Dubois was one of the earliest converts to the group which believes the giant weather balloons are endowed with some sort of intelligence. Followers have grown in numbers with each escape.

Visitors to the Deus ex ballone web site, the unofficial home of balloon believers, now number in the tens of thousands daily.

The sheer size of the giant weather balloons is enough to inspire awe in the minds of those who choose to believe they have become more than manmade mechanisms. The balloons tower more than 300 feet tall. Deflated, the balloon would cover an area of roughly 105,000 square feet.
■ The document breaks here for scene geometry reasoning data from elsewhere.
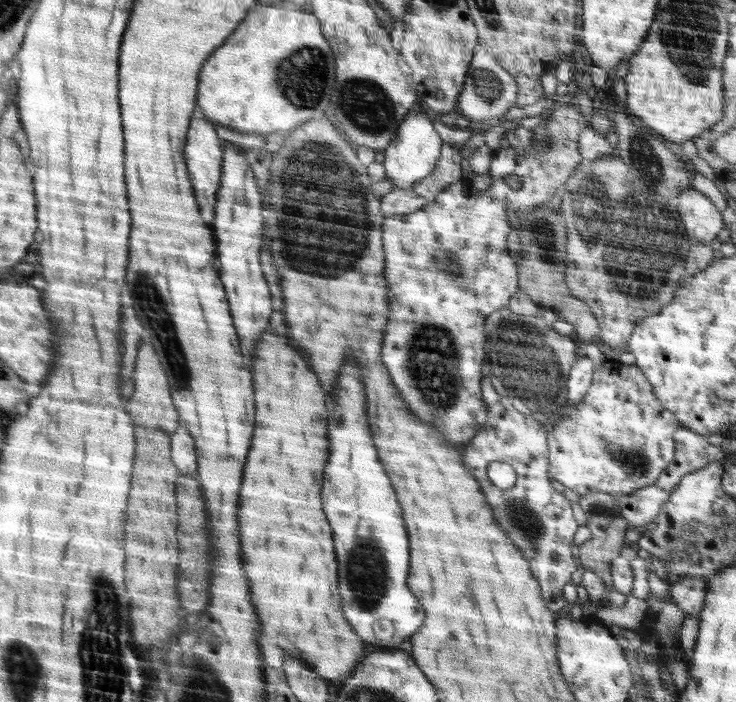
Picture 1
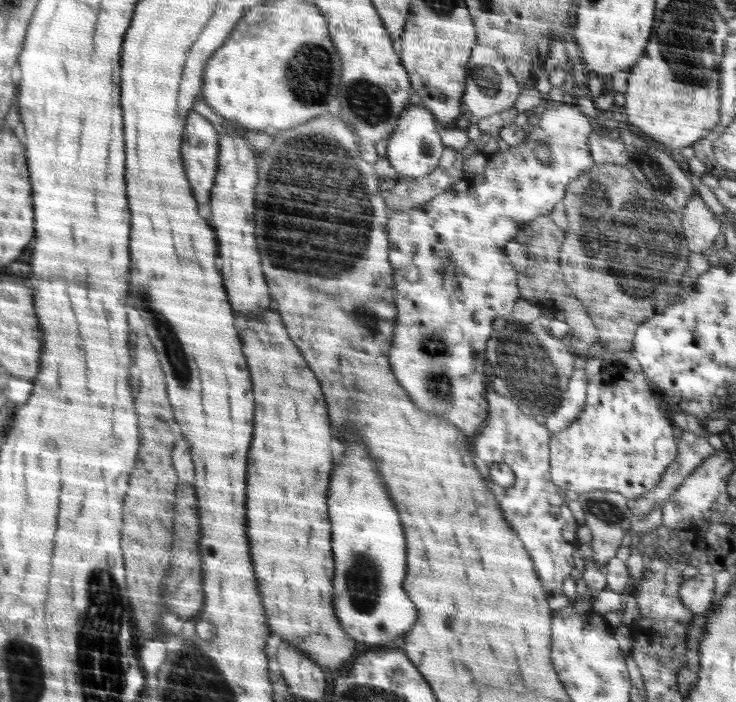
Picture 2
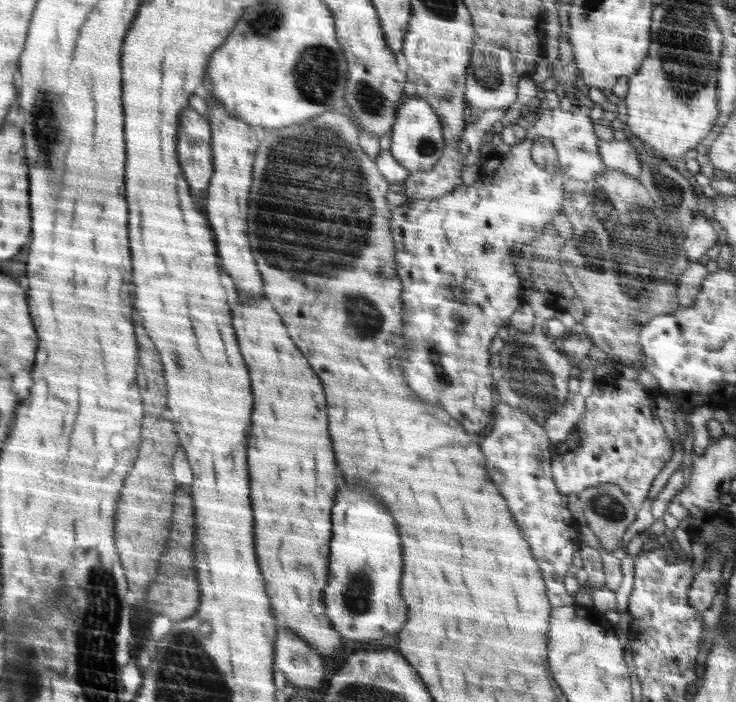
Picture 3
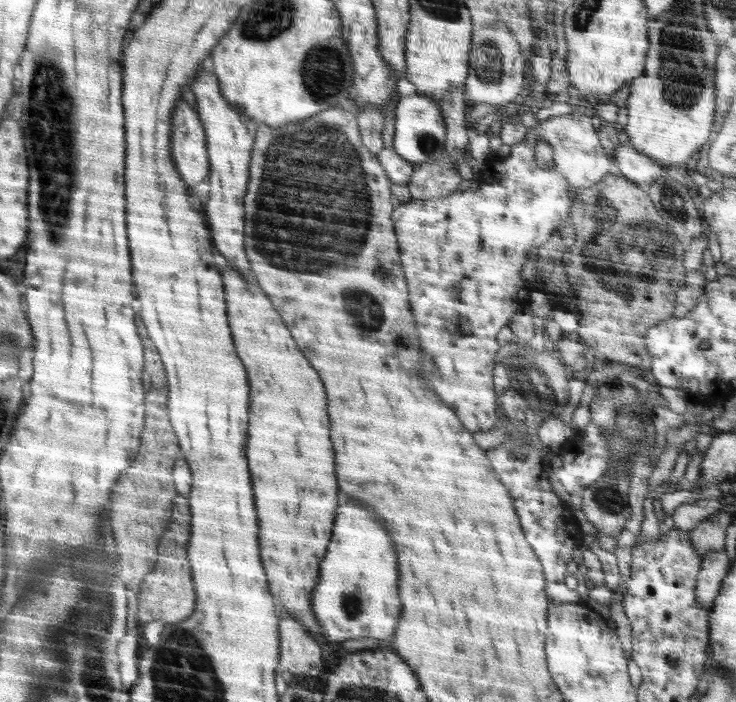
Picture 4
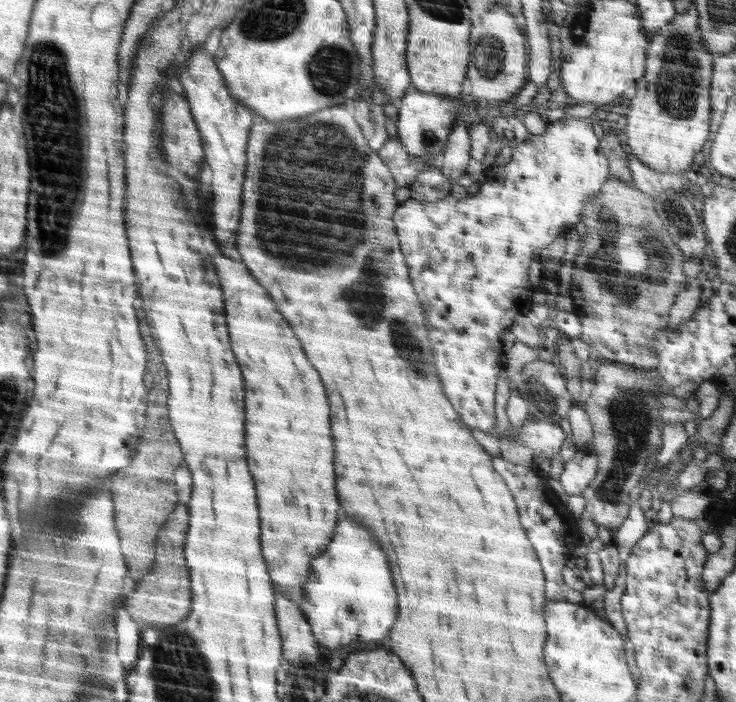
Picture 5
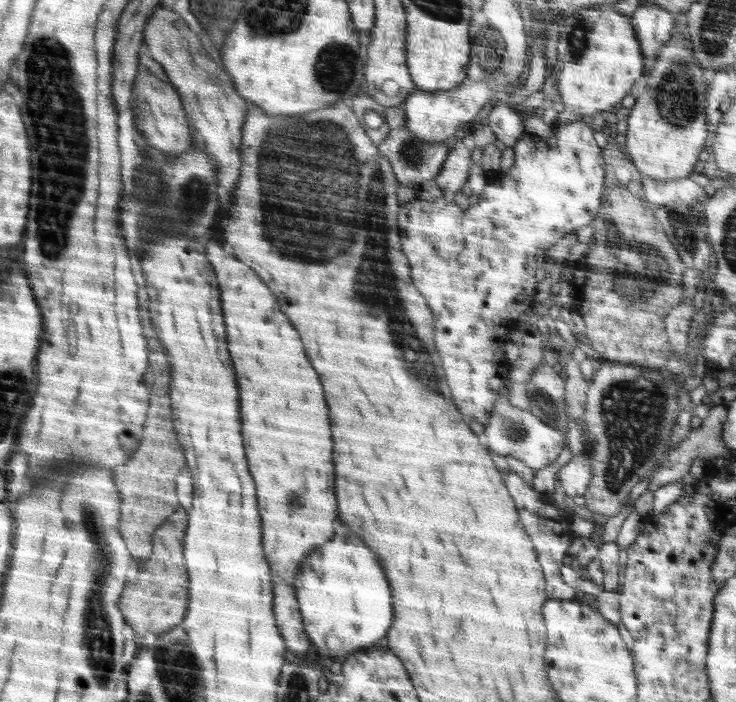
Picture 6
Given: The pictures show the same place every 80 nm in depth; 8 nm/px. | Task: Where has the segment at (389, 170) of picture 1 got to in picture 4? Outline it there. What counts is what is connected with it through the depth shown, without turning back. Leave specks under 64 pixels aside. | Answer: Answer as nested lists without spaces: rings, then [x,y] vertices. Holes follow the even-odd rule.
[[[409,89],[400,96],[394,105],[395,133],[393,149],[415,168],[418,165],[429,164],[444,155],[446,149],[446,123],[438,103],[418,92]]]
The balloons carry sophisticated instrument packages designed to measure and transmit ozone levels, wind conditions and other meteorological phenomena.

Central to the beliefs of the balloon followers is the concept that the escaped balloons have formed a colony -- free-floating  at the edges of the earthly atmosphere, benevolently observing the follies of their human creators.

The balloons, they believe, are drawing their energy from the sun and building their technology from intercepted instrument packages carried aloft hundreds of times daily by their conventional-sized cousins.

"We cannot escape the conclusion that these balloons are intelligently directed toward some higher purpose," said Jesuis Insense, Deus ex ballone webmaster. "The only current topic of dissent is whether or not these balloons are developing independently or under the control of extraterrestrial visitors."